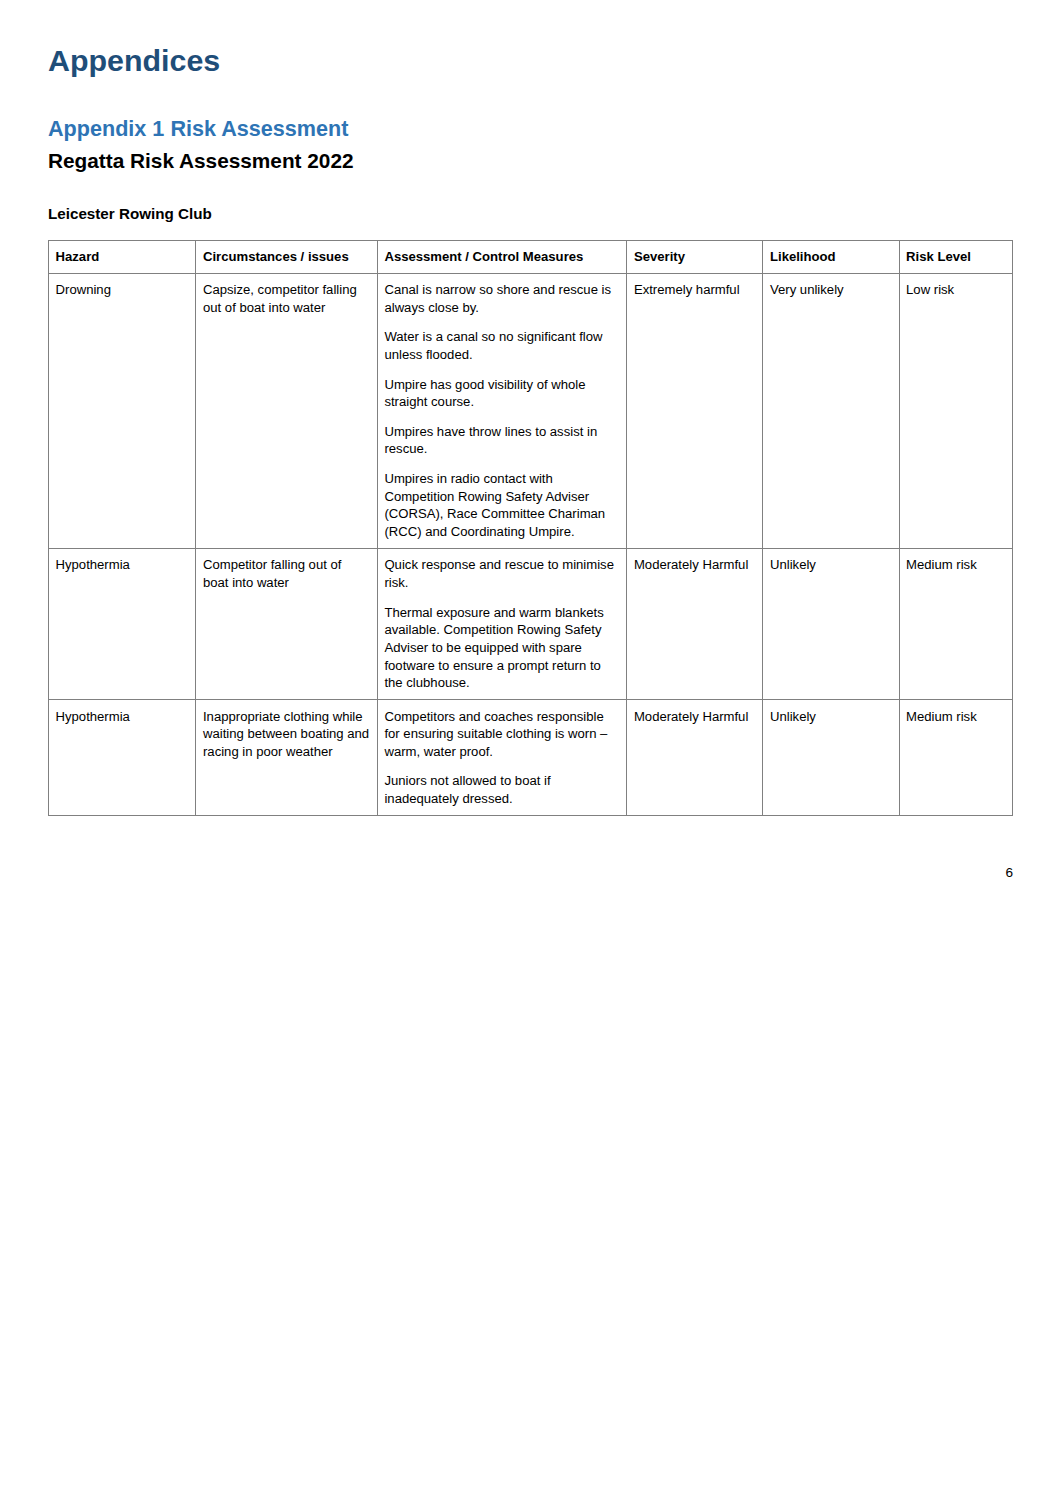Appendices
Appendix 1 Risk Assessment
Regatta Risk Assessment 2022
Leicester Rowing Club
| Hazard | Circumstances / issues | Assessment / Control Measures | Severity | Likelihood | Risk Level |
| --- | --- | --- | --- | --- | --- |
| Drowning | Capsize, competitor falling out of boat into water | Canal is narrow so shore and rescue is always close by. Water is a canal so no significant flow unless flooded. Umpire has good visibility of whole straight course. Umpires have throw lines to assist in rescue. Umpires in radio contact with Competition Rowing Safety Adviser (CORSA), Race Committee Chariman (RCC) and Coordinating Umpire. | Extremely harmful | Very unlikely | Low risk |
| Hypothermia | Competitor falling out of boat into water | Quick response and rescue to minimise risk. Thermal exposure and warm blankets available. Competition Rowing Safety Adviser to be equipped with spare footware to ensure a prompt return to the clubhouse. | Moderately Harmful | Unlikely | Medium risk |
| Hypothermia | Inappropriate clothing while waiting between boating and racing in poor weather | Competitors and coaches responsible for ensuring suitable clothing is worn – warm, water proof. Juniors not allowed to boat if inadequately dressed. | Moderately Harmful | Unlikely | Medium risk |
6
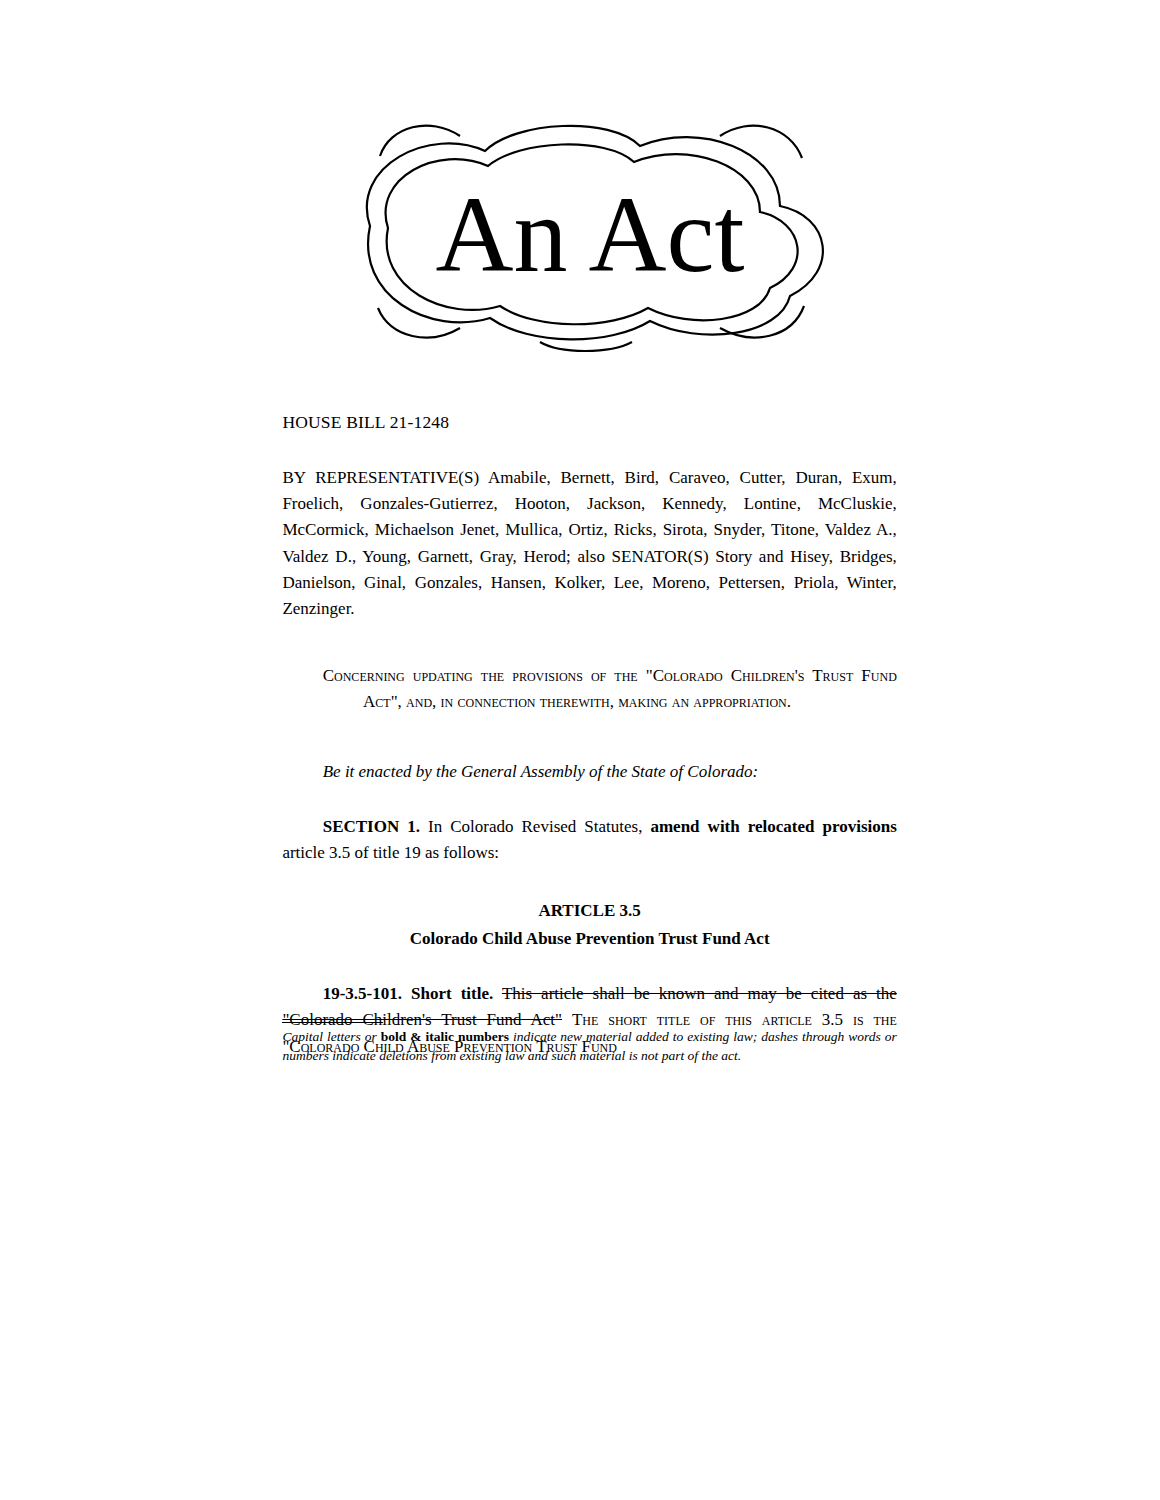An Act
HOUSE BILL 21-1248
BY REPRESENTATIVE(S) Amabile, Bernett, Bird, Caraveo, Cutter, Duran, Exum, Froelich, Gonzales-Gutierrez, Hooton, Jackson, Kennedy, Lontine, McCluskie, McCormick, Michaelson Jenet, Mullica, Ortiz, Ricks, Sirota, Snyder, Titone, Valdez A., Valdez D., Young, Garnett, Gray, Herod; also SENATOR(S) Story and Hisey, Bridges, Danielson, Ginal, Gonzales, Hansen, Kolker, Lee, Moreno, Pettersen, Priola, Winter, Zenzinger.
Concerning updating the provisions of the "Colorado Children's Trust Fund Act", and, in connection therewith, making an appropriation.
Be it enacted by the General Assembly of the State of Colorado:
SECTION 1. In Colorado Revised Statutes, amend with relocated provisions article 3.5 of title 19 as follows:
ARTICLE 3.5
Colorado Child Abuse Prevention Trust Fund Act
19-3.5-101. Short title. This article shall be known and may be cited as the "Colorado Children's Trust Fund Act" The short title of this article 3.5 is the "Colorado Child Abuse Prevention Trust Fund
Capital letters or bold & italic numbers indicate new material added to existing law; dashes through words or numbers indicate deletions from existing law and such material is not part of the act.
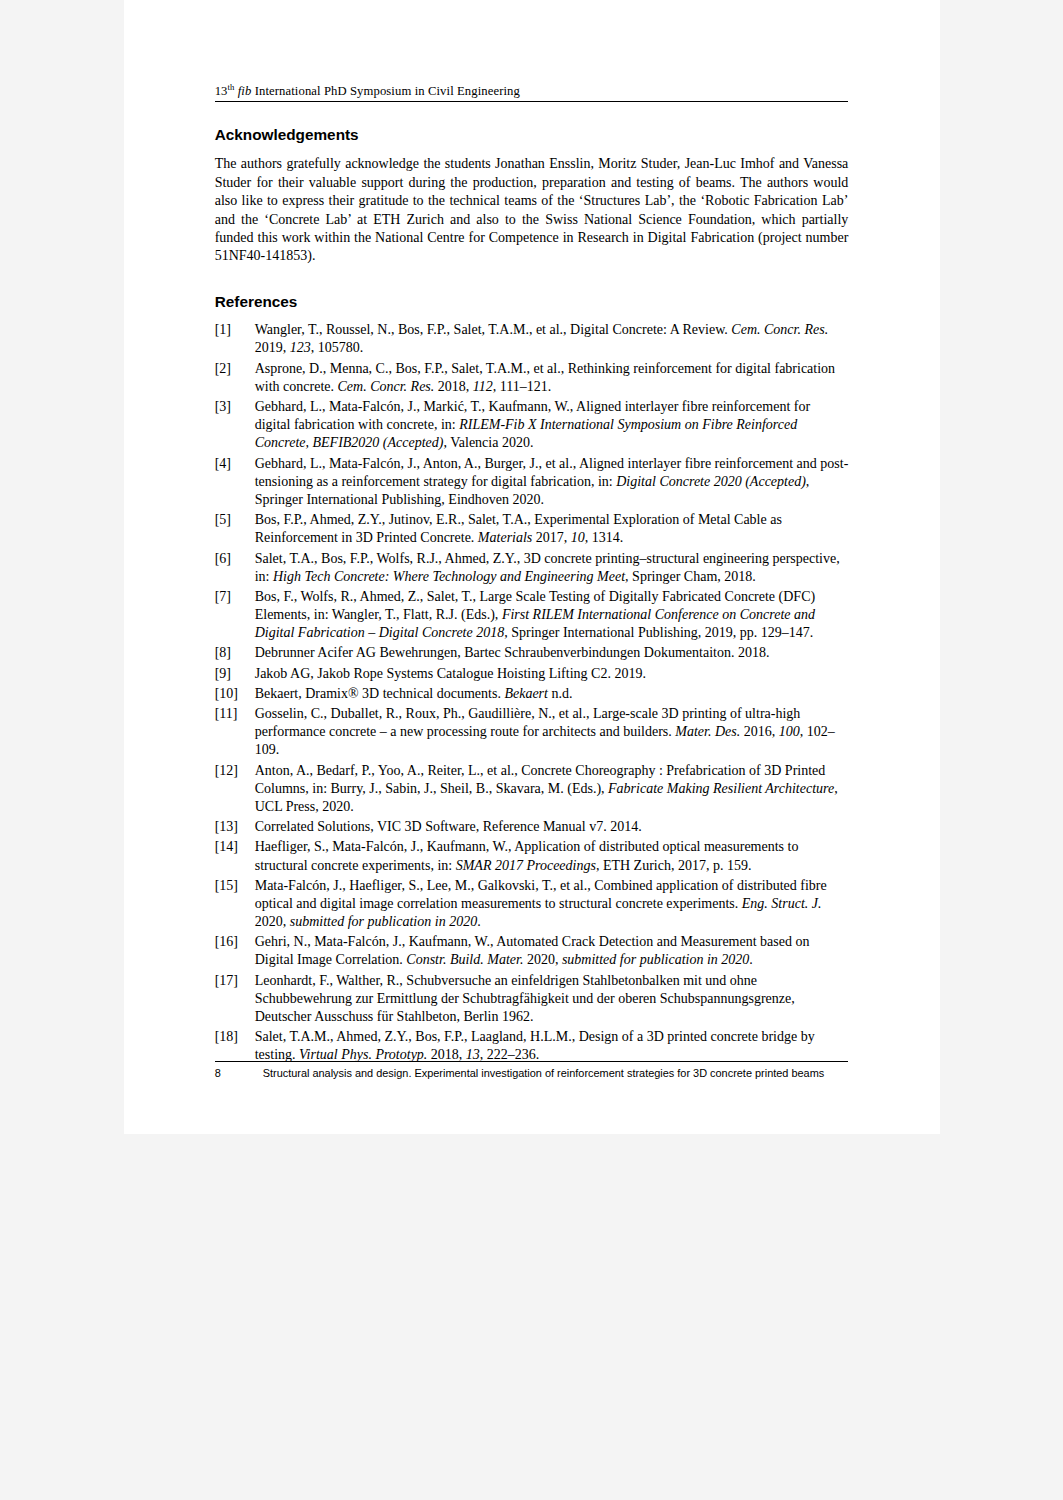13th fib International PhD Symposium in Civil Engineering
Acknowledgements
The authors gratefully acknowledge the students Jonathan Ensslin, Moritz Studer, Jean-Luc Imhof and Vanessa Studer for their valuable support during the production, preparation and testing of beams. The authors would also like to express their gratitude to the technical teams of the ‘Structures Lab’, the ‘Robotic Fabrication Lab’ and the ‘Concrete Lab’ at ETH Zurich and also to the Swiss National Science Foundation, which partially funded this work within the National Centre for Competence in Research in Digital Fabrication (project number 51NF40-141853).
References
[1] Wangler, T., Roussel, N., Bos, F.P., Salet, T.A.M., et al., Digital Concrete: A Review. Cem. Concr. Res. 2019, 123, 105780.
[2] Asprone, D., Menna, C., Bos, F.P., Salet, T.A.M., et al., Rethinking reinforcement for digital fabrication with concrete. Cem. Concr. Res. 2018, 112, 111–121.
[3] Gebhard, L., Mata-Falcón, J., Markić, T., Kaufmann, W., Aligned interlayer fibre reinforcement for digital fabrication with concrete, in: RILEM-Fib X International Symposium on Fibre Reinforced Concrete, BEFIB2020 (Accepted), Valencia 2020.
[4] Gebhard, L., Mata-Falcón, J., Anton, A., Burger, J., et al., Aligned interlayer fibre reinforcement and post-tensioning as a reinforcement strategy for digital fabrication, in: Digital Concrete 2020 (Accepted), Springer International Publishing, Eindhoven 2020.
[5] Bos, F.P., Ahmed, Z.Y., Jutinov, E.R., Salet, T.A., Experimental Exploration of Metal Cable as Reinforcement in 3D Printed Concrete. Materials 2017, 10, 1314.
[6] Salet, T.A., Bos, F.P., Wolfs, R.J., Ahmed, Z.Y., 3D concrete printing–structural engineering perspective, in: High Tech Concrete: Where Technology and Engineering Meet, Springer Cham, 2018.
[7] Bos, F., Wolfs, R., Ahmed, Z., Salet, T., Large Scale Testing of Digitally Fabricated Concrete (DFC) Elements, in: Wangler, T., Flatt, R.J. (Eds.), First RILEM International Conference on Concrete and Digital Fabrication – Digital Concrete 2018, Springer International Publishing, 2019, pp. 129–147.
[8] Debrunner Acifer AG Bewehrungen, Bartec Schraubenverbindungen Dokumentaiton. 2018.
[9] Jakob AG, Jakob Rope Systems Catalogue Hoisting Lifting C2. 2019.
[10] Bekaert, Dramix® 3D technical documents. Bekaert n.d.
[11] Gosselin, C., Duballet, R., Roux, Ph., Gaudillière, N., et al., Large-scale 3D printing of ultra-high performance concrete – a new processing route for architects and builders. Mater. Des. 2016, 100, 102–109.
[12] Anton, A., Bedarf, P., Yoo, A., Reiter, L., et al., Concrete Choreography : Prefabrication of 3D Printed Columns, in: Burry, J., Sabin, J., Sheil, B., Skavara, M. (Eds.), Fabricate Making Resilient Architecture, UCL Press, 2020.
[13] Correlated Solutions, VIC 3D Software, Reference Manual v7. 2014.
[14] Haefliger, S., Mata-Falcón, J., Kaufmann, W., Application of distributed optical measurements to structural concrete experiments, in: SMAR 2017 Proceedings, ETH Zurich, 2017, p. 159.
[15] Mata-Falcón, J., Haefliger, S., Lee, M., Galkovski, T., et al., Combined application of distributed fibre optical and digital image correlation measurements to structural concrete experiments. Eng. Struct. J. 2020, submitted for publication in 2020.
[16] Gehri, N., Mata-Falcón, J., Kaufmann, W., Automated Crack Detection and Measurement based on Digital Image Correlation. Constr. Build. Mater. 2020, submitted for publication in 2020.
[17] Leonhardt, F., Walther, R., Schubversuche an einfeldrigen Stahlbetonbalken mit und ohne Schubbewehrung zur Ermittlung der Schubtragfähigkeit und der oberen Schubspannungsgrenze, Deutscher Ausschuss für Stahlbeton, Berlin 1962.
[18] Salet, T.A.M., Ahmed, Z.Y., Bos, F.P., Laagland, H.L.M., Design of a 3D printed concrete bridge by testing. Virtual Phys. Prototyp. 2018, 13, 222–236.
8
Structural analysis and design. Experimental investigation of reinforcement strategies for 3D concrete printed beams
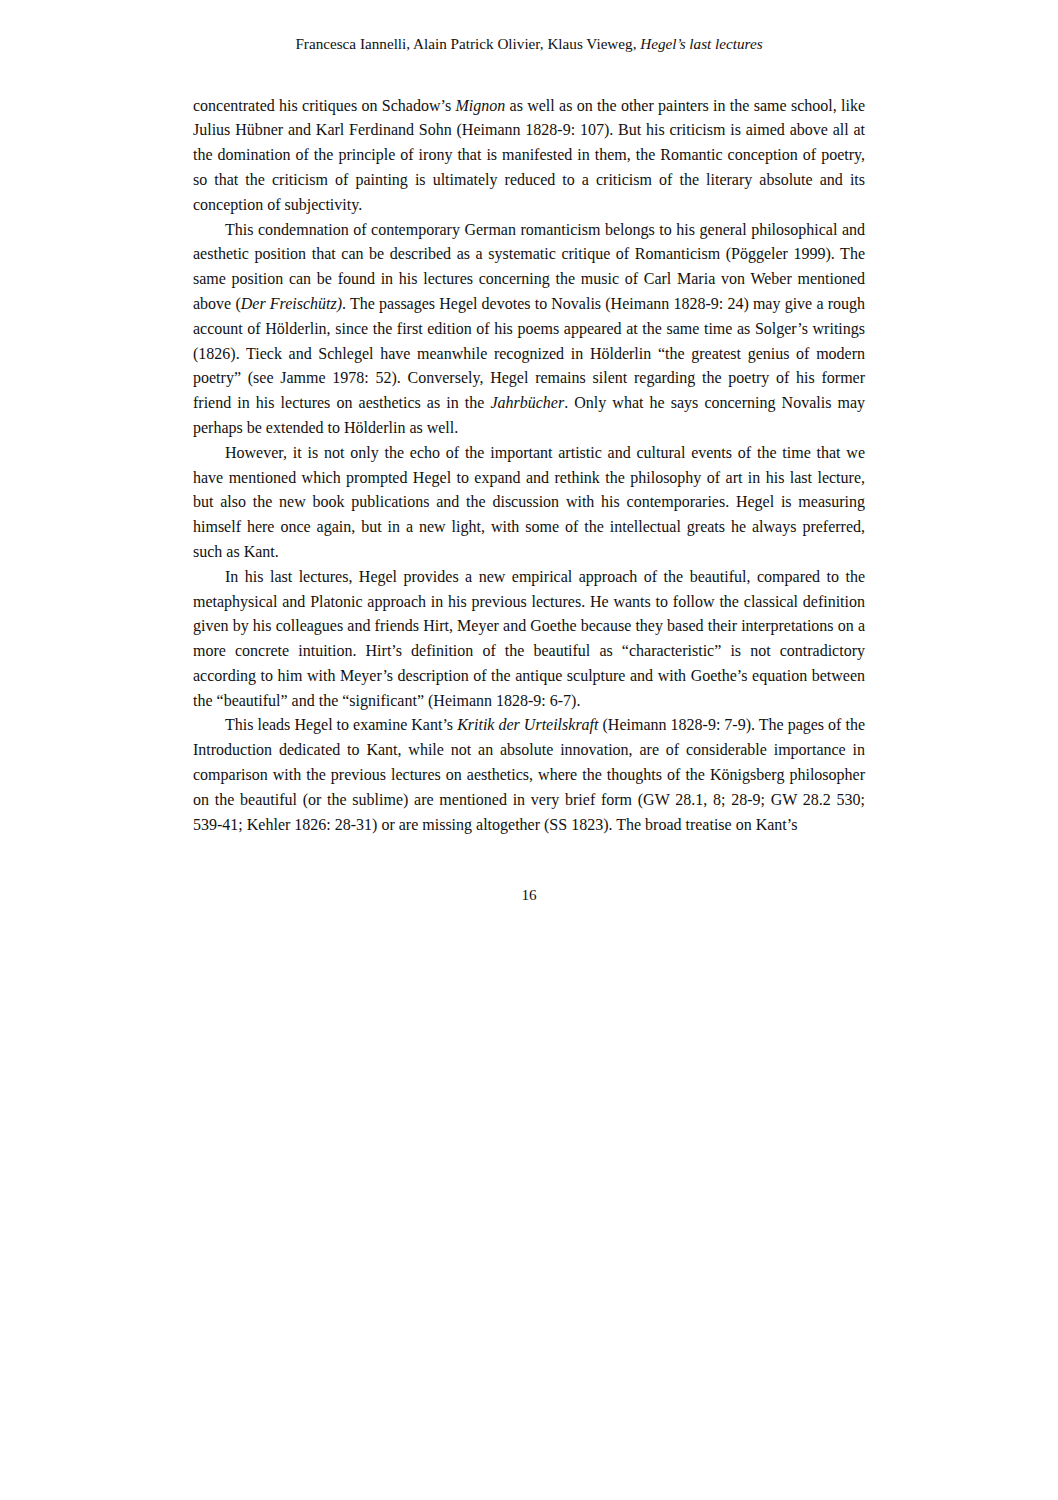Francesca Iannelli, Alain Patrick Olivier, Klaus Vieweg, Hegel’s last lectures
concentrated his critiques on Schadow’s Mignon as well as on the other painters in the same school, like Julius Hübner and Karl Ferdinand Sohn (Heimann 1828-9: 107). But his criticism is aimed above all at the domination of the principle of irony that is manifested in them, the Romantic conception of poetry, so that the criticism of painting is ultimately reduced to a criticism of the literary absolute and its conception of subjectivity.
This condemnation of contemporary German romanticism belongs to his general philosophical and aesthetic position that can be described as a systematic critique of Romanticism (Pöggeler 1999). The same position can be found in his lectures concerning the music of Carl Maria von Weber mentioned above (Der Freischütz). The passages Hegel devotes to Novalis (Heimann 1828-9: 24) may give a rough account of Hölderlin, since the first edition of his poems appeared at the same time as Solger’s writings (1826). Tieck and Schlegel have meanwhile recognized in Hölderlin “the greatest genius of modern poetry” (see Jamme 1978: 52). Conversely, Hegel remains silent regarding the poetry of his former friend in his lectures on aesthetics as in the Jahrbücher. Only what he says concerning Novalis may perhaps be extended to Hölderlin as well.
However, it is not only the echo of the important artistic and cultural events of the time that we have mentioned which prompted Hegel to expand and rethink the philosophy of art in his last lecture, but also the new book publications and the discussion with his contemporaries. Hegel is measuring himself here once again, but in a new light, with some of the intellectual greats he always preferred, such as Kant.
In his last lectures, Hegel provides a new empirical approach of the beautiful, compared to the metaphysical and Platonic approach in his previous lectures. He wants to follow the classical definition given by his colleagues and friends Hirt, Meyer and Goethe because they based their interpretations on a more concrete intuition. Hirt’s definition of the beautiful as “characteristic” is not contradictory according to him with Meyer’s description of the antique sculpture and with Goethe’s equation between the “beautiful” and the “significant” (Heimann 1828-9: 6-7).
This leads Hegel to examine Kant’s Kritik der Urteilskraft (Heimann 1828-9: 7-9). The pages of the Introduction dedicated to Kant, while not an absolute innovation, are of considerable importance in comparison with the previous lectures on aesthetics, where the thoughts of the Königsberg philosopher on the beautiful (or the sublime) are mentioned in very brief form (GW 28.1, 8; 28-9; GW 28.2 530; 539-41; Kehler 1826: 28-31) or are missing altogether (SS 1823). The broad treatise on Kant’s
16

EXERCISE INSTRUCTIONS:
Using the listing above, return word for word each line from the one that has "(Accepted), Valencia 2020." through the one that has "[6] Salet, T.A., Bos, F.P., Wolfs, R.J., Ahmed, Z.Y., 3D", and no line outside that range.

TASK RESULT:
[3] Gebhard, L., Mata-Falcón, J., Markić, T., Kaufmann, W., Aligned interlayer fibre reinforcement for digital fabrication with concrete, in: RILEM-Fib X International Symposium on Fibre Reinforced Concrete, BEFIB2020 (Accepted), Valencia 2020.
[4] Gebhard, L., Mata-Falcón, J., Anton, A., Burger, J., et al., Aligned interlayer fibre reinforcement and post-tensioning as a reinforcement strategy for digital fabrication, in: Digital Concrete 2020 (Accepted), Springer International Publishing, Eindhoven 2020.
[5] Bos, F.P., Ahmed, Z.Y., Jutinov, E.R., Salet, T.A., Experimental Exploration of Metal Cable as Reinforcement in 3D Printed Concrete. Materials 2017, 10, 1314.
[6] Salet, T.A., Bos, F.P., Wolfs, R.J., Ahmed, Z.Y., 3D concrete printing–structural engineering perspective, in: High Tech Concrete: Where Technology and Engineering Meet, Springer Cham, 2018.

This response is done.